Dataset entries:
====================

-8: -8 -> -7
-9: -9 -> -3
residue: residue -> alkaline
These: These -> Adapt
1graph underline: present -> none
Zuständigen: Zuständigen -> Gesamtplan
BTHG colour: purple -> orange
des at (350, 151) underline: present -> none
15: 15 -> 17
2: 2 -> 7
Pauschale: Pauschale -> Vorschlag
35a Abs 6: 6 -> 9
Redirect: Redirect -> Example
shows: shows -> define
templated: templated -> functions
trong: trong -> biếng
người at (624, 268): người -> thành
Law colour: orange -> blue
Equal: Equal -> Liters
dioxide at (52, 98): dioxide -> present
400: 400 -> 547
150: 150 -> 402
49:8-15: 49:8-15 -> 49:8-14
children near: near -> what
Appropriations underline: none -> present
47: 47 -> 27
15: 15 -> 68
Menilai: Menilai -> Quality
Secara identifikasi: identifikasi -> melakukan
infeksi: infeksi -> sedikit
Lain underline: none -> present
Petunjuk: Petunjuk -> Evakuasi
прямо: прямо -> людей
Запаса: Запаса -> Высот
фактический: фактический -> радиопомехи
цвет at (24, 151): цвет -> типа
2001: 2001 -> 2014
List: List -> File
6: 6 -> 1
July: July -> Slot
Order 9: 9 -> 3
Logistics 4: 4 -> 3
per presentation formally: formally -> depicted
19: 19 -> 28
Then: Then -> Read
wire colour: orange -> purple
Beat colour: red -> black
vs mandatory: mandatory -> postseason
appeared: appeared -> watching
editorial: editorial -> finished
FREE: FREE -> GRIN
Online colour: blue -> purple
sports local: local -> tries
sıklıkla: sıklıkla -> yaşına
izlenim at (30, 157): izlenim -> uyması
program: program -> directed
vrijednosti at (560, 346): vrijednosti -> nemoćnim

====================

■ Instructions for the task ■
Starting with the first line of the records and going on through the line with "infeksi: infeksi -> sedikit", write those lines out again, changing "colour" to "shade" and leaving everything else unchanged.

■ Solution for this task ■
-8: -8 -> -7
-9: -9 -> -3
residue: residue -> alkaline
These: These -> Adapt
1graph underline: present -> none
Zuständigen: Zuständigen -> Gesamtplan
BTHG shade: purple -> orange
des at (350, 151) underline: present -> none
15: 15 -> 17
2: 2 -> 7
Pauschale: Pauschale -> Vorschlag
35a Abs 6: 6 -> 9
Redirect: Redirect -> Example
shows: shows -> define
templated: templated -> functions
trong: trong -> biếng
người at (624, 268): người -> thành
Law shade: orange -> blue
Equal: Equal -> Liters
dioxide at (52, 98): dioxide -> present
400: 400 -> 547
150: 150 -> 402
49:8-15: 49:8-15 -> 49:8-14
children near: near -> what
Appropriations underline: none -> present
47: 47 -> 27
15: 15 -> 68
Menilai: Menilai -> Quality
Secara identifikasi: identifikasi -> melakukan
infeksi: infeksi -> sedikit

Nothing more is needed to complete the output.